Après la modération tarifaire annoncée pour l’année prochaine, les assureurs risquent de renouer avec de fortes hausses en 2024. « Notre hypothèse, c’est qu’on va être sur des hausses qui seront inévitablement violentes, déclare Cyrille Chartier-Kastler, fondateur de Facts & Figures, un cabinet d’études spécialisé. On ne voit pas comment on pourra être en dehors de hausses de 6 % à 8 % en 2024 ».
Ces dernières années, les contrats d’assurance automobile et habitation ont connu des augmentations relativement faibles – comprises entre 1 % et 2 % – mais la hausse des prix va impacter la profession. Pour 2023, les assureurs se sont engagés sous la pression de Bercy à limiter la hausse des primes d’assurance des particuliers à un rythme inférieur à l’inflation. Celle-ci s’élève actuellement à 6,2 % en France.
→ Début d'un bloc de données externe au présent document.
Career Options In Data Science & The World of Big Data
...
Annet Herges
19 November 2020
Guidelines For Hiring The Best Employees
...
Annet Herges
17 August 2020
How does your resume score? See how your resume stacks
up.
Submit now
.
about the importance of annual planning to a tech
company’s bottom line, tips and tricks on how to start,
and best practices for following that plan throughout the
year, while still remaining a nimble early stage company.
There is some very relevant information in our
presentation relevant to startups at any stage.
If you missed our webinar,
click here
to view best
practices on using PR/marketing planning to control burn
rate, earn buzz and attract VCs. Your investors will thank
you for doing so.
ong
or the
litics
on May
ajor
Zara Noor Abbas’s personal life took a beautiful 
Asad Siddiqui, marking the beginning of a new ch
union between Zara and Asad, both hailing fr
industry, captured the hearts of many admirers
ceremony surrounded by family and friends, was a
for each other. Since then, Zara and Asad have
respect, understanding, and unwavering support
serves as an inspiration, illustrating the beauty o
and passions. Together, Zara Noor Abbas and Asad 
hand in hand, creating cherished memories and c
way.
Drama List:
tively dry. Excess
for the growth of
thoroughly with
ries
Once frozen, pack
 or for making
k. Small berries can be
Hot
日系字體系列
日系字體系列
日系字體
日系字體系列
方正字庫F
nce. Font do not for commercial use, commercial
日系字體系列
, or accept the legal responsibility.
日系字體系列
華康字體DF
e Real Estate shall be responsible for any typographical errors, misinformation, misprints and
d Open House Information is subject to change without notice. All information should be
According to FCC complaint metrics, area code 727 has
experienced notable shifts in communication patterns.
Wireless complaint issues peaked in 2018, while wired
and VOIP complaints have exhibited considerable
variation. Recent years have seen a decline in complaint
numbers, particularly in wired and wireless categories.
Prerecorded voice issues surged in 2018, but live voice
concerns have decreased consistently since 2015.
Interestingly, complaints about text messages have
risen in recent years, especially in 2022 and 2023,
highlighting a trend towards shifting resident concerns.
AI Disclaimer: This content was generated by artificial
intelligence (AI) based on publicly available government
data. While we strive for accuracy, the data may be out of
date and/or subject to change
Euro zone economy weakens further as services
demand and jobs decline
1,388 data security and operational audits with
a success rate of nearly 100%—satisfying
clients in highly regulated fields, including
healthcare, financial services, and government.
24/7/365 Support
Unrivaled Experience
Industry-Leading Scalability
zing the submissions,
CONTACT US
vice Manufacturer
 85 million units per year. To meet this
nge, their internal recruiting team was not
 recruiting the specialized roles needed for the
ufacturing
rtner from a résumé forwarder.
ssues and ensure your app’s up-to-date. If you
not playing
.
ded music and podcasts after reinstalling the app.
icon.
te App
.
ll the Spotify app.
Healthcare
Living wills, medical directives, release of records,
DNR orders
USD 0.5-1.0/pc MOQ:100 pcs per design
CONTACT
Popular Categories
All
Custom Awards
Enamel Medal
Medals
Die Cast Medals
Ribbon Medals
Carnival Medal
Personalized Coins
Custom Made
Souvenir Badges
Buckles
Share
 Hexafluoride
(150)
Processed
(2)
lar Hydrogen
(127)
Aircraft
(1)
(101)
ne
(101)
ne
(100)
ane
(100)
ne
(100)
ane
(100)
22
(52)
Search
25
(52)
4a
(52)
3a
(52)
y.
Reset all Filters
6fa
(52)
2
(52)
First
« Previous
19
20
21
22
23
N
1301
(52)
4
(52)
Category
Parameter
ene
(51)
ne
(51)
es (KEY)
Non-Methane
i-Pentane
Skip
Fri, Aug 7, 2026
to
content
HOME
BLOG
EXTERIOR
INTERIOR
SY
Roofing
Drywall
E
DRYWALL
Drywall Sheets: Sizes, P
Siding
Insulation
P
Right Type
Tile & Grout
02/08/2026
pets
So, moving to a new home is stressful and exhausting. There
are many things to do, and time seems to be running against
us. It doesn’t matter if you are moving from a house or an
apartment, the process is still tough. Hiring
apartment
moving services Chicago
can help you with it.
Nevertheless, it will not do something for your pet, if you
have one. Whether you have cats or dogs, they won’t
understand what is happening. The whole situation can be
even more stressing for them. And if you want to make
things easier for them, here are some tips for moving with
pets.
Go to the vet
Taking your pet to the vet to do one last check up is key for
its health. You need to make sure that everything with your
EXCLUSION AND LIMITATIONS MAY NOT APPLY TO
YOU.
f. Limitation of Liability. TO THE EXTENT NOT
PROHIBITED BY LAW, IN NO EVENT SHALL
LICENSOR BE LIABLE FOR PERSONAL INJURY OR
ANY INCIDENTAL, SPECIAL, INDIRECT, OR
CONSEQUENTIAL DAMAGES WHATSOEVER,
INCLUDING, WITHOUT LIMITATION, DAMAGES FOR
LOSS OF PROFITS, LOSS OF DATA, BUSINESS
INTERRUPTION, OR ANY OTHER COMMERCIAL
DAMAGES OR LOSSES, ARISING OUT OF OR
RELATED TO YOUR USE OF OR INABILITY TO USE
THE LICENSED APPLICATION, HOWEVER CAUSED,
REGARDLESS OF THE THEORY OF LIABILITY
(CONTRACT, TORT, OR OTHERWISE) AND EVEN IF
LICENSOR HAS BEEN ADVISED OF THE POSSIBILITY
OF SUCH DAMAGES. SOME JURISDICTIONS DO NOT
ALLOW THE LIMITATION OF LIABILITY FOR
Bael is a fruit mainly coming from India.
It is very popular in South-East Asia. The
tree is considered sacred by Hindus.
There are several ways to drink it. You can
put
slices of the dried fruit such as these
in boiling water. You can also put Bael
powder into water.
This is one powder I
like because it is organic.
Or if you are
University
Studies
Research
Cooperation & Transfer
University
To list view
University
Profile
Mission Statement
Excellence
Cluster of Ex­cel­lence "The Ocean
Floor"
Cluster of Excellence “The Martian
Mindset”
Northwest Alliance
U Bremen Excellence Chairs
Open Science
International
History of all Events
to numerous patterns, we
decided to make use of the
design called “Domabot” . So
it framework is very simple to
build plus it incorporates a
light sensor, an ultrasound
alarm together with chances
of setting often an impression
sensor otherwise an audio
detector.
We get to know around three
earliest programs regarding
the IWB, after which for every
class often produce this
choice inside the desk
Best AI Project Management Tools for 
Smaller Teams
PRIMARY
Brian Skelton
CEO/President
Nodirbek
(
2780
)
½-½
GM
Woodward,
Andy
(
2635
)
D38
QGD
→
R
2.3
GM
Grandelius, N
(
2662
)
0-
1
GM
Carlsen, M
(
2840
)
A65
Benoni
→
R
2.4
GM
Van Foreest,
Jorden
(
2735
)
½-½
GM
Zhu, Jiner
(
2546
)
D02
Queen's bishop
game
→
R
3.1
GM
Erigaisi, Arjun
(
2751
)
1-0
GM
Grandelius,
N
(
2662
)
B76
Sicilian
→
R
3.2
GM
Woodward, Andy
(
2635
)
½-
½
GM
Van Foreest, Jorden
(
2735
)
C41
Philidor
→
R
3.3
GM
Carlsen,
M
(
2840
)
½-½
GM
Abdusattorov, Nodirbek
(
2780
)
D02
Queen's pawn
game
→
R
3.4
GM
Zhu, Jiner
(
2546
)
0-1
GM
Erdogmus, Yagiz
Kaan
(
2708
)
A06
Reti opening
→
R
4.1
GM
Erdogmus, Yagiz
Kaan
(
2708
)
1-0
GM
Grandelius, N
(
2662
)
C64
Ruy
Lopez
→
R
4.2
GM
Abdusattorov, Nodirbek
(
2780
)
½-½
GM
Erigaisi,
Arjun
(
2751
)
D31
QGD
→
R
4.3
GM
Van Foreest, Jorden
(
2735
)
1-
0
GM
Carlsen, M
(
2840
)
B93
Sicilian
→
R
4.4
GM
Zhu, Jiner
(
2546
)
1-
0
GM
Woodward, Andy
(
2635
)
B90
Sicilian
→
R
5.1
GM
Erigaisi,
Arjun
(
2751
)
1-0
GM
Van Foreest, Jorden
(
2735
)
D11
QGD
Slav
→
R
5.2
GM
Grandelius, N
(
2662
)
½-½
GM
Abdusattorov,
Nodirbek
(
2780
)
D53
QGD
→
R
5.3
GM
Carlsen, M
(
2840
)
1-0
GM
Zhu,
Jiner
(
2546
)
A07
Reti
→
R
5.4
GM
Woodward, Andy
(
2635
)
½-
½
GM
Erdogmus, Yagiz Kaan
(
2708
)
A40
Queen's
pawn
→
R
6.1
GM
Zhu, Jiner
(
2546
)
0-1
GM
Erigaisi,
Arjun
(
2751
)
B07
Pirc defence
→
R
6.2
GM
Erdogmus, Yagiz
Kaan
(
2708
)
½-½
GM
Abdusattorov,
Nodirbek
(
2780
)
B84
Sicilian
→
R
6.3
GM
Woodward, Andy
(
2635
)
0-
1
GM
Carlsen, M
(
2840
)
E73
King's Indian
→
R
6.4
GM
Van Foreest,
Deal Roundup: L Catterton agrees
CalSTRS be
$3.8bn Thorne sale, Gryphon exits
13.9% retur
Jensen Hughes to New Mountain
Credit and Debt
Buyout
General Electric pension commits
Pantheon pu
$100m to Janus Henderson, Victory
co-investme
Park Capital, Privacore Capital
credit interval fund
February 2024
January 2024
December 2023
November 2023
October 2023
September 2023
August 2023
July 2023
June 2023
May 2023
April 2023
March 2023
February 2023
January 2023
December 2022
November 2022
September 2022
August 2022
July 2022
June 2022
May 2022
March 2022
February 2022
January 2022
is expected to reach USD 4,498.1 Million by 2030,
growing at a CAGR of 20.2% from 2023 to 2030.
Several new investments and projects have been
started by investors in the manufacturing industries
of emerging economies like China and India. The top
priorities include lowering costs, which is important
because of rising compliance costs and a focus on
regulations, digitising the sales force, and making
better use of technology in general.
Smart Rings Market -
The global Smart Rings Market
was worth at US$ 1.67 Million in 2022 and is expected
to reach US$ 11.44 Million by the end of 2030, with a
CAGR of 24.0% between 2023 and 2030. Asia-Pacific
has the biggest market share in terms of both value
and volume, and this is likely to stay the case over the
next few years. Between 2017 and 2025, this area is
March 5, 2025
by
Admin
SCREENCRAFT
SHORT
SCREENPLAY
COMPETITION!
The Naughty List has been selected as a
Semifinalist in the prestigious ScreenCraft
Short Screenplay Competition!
En janvier, Cyrille Chartier-Kastler table donc sur des hausses de 3 % à 5 % dans l’assurance automobile et l’assurance habitation. Une évolution sensible des tarifs, mais qui aurait pu être pire pour les consommateurs.
L’expert estime en effet que les assureurs ont les moyens d’absorber l’inflation à court terme. Ils ont notamment fait des marges pendant les confinements (les assurés ayant peu conduit et donc eu peu de sinistres) même si les événements climatiques de 2022 ont inversement pesé sur leurs résultats.
Pression des salaires
Mais au-delà, les compagnies seront confrontées à trois formes de pression importantes. Premièrement, les salaires. Comme en témoignent les accords appliqués chez AXA ou Groupama, les revalorisations pourraient être en moyenne de l’ordre de 4 % à 5 % dans la profession dès l’an prochain. Une rupture après des années de modération salariale dans un contexte d’inflation au plancher.
Deuxièmement, les frais généraux. Au-delà des salaires, les compagnies d’assurance doivent elles aussi payer une facture d’électricité. « Troisièmement, il y a toute l’inflation qui vient de la chaîne de réparation, insiste l’expert. Le prix des pièces détachées explose ». Selon ses estimations, le prix moyen d’un rétroviseur a par exemple augmenté de 6 % entre 2021 et 2022, voire de 11 % pour les modèles SUV.
Dans le cadre de ses engagements en faveur du pouvoir d’achat, fin septembre, la fédération professionnelle France Assureurs avait d’ailleurs obtenu du ministre de l’Economie, Bruno Le Maire, l’installation d’un groupe de travail sur les pièces de rechange avec toutes les parties prenantes, y compris les constructeurs automobiles et leurs sous-traitants. Depuis, ces travaux n’ont pas fait l’objet d’avancées particulières.
Compagnies par agents plus agressives
L’amplitude finale de la hausse des tarifs dépendra toutefois de la concurrence. Après avoir cédé des parts de marché, notamment au profit des bancassureurs comme Crédit Agricole ou Crédit Mutuel, les compagnies distribuant par agents généraux (AXA, Allianz, Generali) mettent en place des politiques tarifaires agressives en affaires nouvelles dans l’automobile, selon Facts & Figures.
Dans l’assurance habitation, elles n’hésitent pas en revanche à laisser filer une partie de leur portefeuille tandis que les mutuelles sans intermédiaires (Covéa, Aéma…), les bancassureurs et les assurtechs (Leocare, Lovys…) sont les plus agressifs en matière tarifaire. « Les réseaux d’agents généraux sont en moyenne 10 % plus chers que le marché », estime Facts & Figures, qui réalise son baromètre annuel sur la base d’enquêtes anonymes.